The American Association of Critical-Care Nurses (AACN) recently endorsed a white paper that calls for system-wide programs for medication reconciliation — the process of verifying that current patient medications are correct, medically safe, and necessary.
“Making Inpatient Medication Reconciliation Patient Centered, Clinically Relevant and Implementable: A Consensus Statement on Key Principles and Necessary First Steps” appears in October’s Journal of Hospital Medicine. It outlines 10 key areas to progress medication reconciliation, including the following:
- Clearly defined roles of multidisciplinary participants in reconciliation.
- Clinically meaningful reconciliation processes.
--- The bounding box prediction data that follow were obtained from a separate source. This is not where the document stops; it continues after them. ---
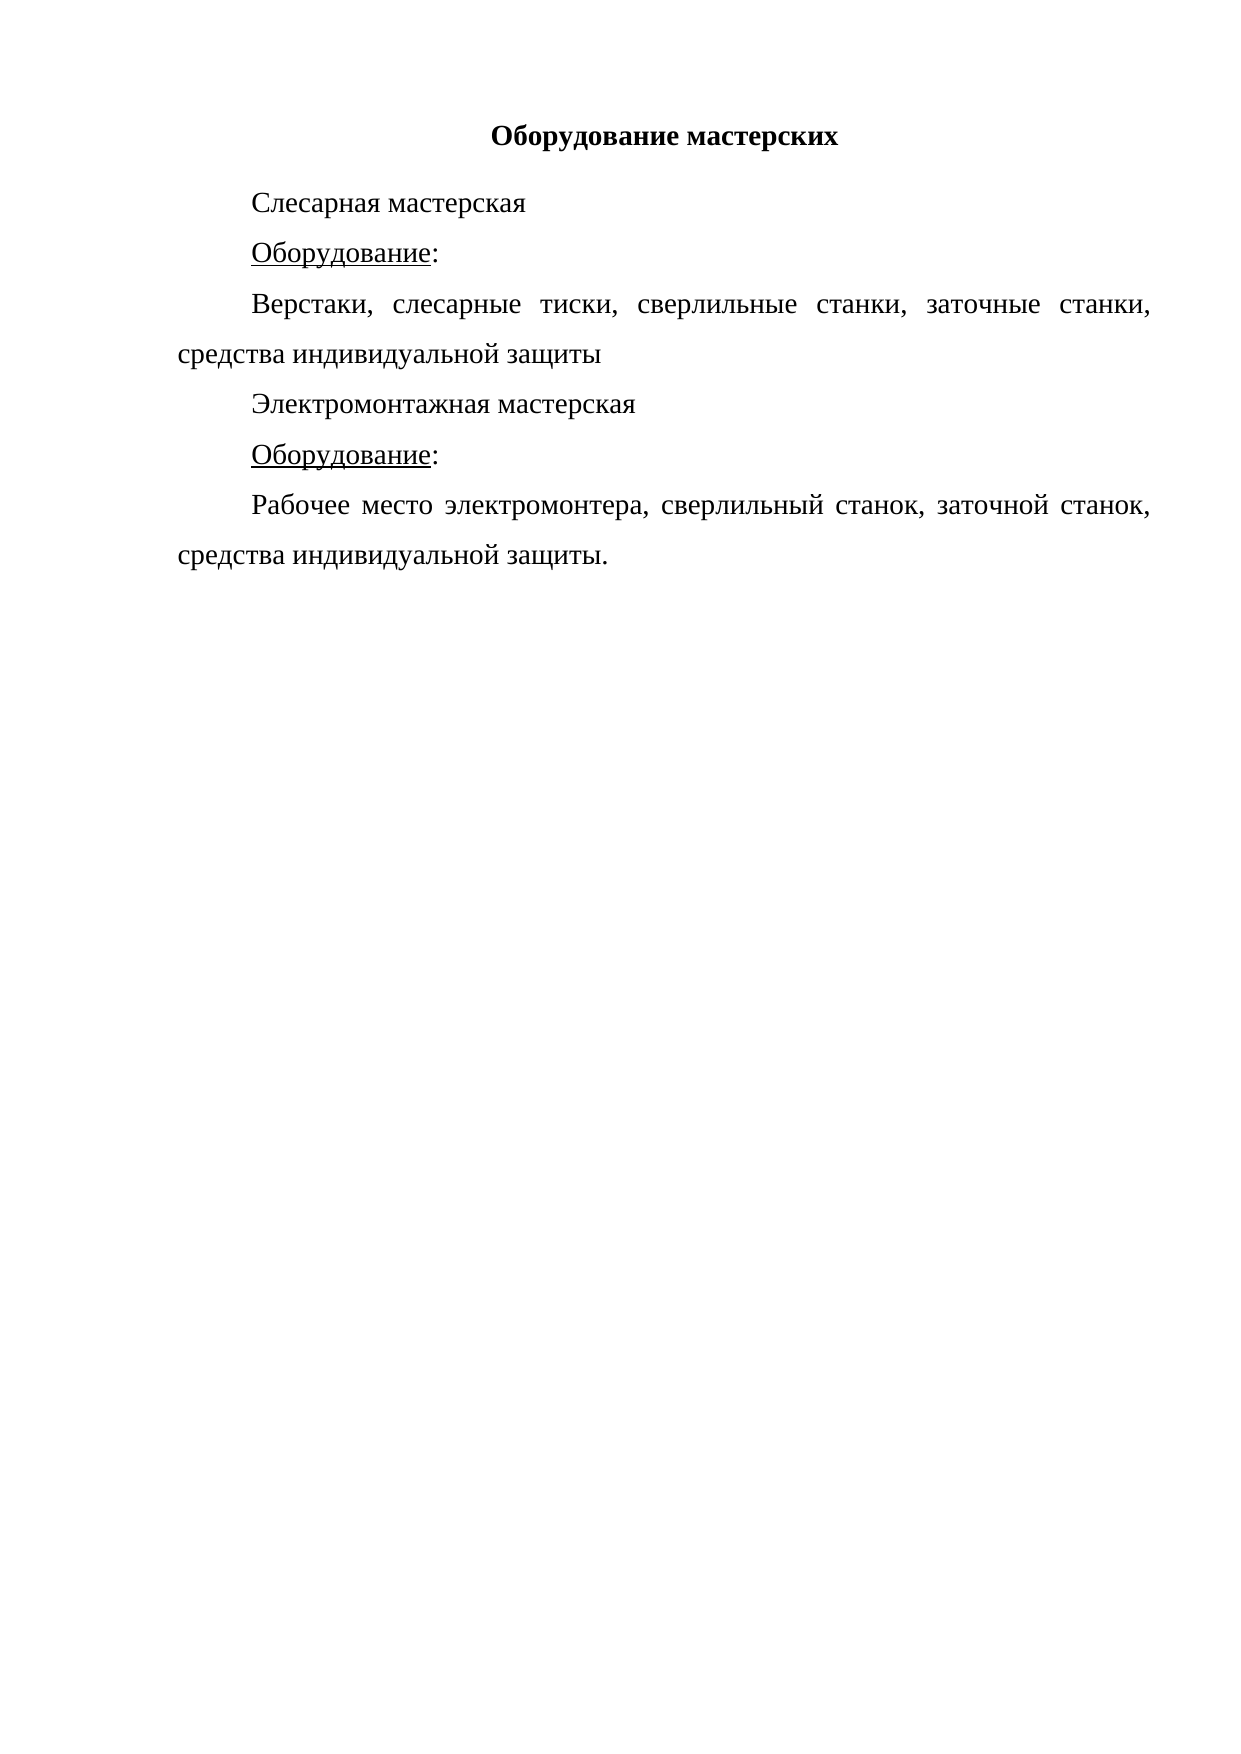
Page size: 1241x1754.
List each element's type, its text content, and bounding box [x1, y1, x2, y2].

text Оборудование: [177, 236, 1152, 269]
text Оборудование: [177, 437, 1152, 470]
text Оборудование мастерских [177, 118, 1152, 152]
text Рабочее место электромонтера, сверлильный станок, заточной станок, средства индивидуальной защиты. [177, 487, 1152, 571]
text Слесарная мастерская [177, 185, 1152, 219]
text Верстаки, слесарные тиски, сверлильные станки, заточные станки, средства индивидуальной защиты [177, 286, 1152, 370]
text Электромонтажная мастерская [177, 386, 1152, 420]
- Mechanisms to prospectively and proactively identify patients.
- Integrated personal health records that transfer easily between care sites.
Health care and community-based partnerships.
- Health care payment structures that align with medication safety goals.
“Medication reconciliation prevents health care professionals from inadvertently giving, changing, or omitting medications to patients,” said AACN Clinical Practice Manager Robi Hellman, MSN, RN, CNS. “It also makes sure that medication changes get communicated to all those involved in patient care.”
The American Academy of Pediatrics, Consumers Advancing Patient Safety, Institute for Healthcare Improvement, Institute for Safe Medication Practices, and The Joint Commission are among the organizations that endorsed the white paper. AACN is an organizational affiliate of ANA.
Susan Trossman is the senior reporter in ANA’s communications department.